By Lawrence Agcaoili (The Philippine
Star) | Updated September 28, 2015 - 12:00am
MANILA, Philippines - Rising
investments in human capital amid the rising number of young population would
help groom the Philippines to become a major economic powerhouse over the long
term.
Editha Martin, executive director of
the Investor Relations Office (IRO), said the government’s growing budget for
human capital development shows the intention to further improve the quality of
workforce.
She said rising investments in human
capital also reflects the government’s desire to make the economy reap the
potential demographic dividends.
“Consistently rising investments in
health and education will help ensure that the Philippines does not miss out on
the opportunity offered by its entry to the demographic window,” she added.
Starting this year until 2050, the
Philippines is said to be within the “demographic window,” loosely defined as a
period when a great majority of the population are of working age.
Because the number of workforce far
outweighs that of dependents, the increase in incomes may accelerate.
But this can only happen if there is
good quality of labor force.
Under the Aquino administration, the
government’s budget allocations for education and health have risen
substantially year after year.
The budget for the Department of
Education increased 18.6 percent to P367.1 billion, while that of the
Department of Health went up 19.2 percent to P108.2 billion for this year.
Moreover, the budget for the
Conditional Cash Transfer (CCT) program, which encourages school attendance
among children from poor households, is high in the government’s agenda. Its
budget of P62.3 billion for this year is six times the P10-billion allocation
in 2010.
For his part, Socioeconomic Planning
Secretary Arsenio Balisacan stressed the need to sustain the trend of rising
investments in human capital development.
“We need to understand that having a
fast growing working-age population is a boon for the economy, but only if we
do two things: invest more and more in human capital development and make sure
the job opportunities match the skills of the people,” Balisacan said.
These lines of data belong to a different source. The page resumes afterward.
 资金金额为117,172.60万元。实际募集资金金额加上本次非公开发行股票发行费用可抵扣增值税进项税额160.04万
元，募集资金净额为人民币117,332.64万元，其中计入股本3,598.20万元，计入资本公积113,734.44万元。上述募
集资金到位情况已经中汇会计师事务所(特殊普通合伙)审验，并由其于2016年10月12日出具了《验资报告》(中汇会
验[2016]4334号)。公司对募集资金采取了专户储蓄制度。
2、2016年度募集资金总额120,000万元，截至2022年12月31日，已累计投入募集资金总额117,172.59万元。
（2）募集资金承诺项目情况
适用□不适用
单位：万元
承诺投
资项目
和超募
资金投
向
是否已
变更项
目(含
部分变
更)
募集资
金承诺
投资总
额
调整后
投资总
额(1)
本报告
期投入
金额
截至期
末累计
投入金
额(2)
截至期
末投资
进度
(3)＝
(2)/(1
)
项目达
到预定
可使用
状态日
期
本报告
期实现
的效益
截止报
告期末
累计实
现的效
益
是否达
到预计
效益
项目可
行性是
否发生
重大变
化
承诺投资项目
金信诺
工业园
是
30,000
The country’s chief economist also
highlighted the need to make education more accessible and to intensify
measures that will make the country’s investment climate more attractive.
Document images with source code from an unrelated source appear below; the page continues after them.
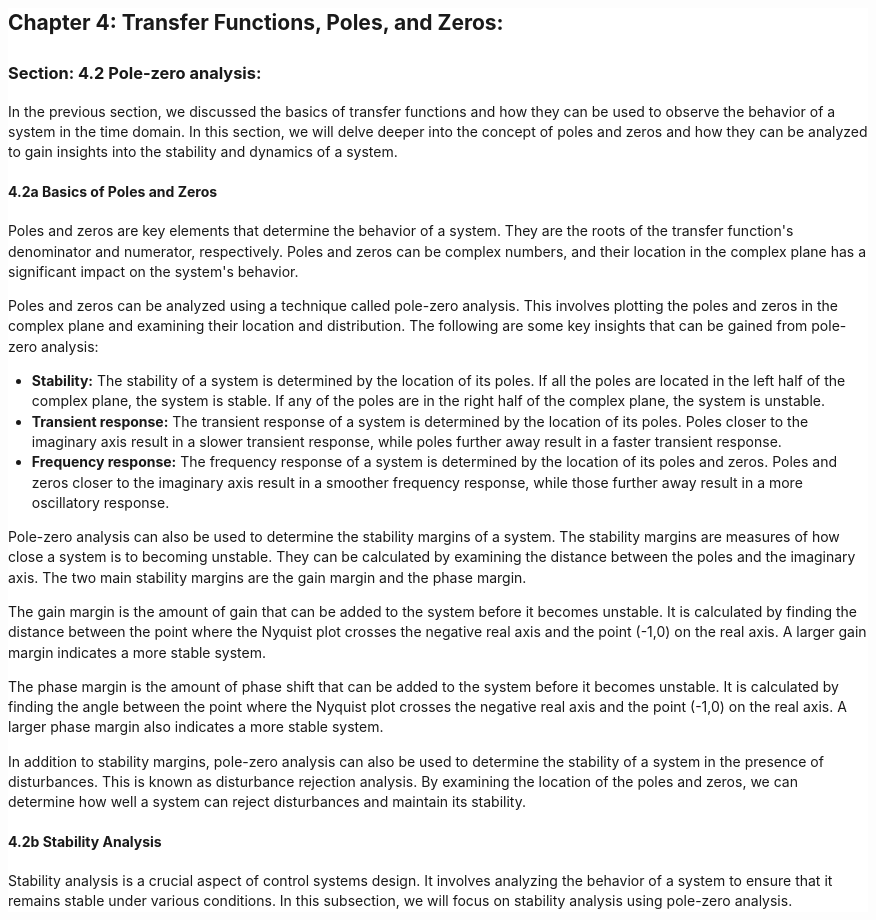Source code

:
## Chapter 4: Transfer Functions, Poles, and Zeros:

### Section: 4.2 Pole-zero analysis:

In the previous section, we discussed the basics of transfer functions and how they can be used to observe the behavior of a system in the time domain. In this section, we will delve deeper into the concept of poles and zeros and how they can be analyzed to gain insights into the stability and dynamics of a system.

#### 4.2a Basics of Poles and Zeros

Poles and zeros are key elements that determine the behavior of a system. They are the roots of the transfer function's denominator and numerator, respectively. Poles and zeros can be complex numbers, and their location in the complex plane has a significant impact on the system's behavior.

Poles and zeros can be analyzed using a technique called pole-zero analysis. This involves plotting the poles and zeros in the complex plane and examining their location and distribution. The following are some key insights that can be gained from pole-zero analysis:

- **Stability:** The stability of a system is determined by the location of its poles. If all the poles are located in the left half of the complex plane, the system is stable. If any of the poles are in the right half of the complex plane, the system is unstable.
- **Transient response:** The transient response of a system is determined by the location of its poles. Poles closer to the imaginary axis result in a slower transient response, while poles further away result in a faster transient response.
- **Frequency response:** The frequency response of a system is determined by the location of its poles and zeros. Poles and zeros closer to the imaginary axis result in a smoother frequency response, while those further away result in a more oscillatory response.

Pole-zero analysis can also be used to determine the stability margins of a system. The stability margins are measures of how close a system is to becoming unstable. They can be calculated by examining the distance between the poles and the imaginary axis. The two main stability margins are the gain margin and the phase margin.

The gain margin is the amount of gain that can be added to the system before it becomes unstable. It is calculated by finding the distance between the point where the Nyquist plot crosses the negative real axis and the point (-1,0) on the real axis. A larger gain margin indicates a more stable system.

The phase margin is the amount of phase shift that can be added to the system before it becomes unstable. It is calculated by finding the angle between the point where the Nyquist plot crosses the negative real axis and the point (-1,0) on the real axis. A larger phase margin also indicates a more stable system.

In addition to stability margins, pole-zero analysis can also be used to determine the stability of a system in the presence of disturbances. This is known as disturbance rejection analysis. By examining the location of the poles and zeros, we can determine how well a system can reject disturbances and maintain its stability.

#### 4.2b Stability Analysis

Stability analysis is a crucial aspect of control systems design. It involves analyzing the behavior of a system to ensure that it remains stable under various conditions. In this subsection, we will focus on stability analysis using pole-zero analysis.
Based on official projection, the
country’s working-age population (between 15 and 64 years old) this year
accounts for 66.6 percent of the total population of 101.6 million.
The share of the working-age
population is expected to rise to 68 percent of 110 million people in 2020, and
further to 70.6 percent of 125.3 people million in 2030.
Government strategies and
private-sector suggestions to further boost the country’s chances of reaping
demographic dividends would be discussed in more detail during the 28th
Philippine Economic Briefing on Sept. 30.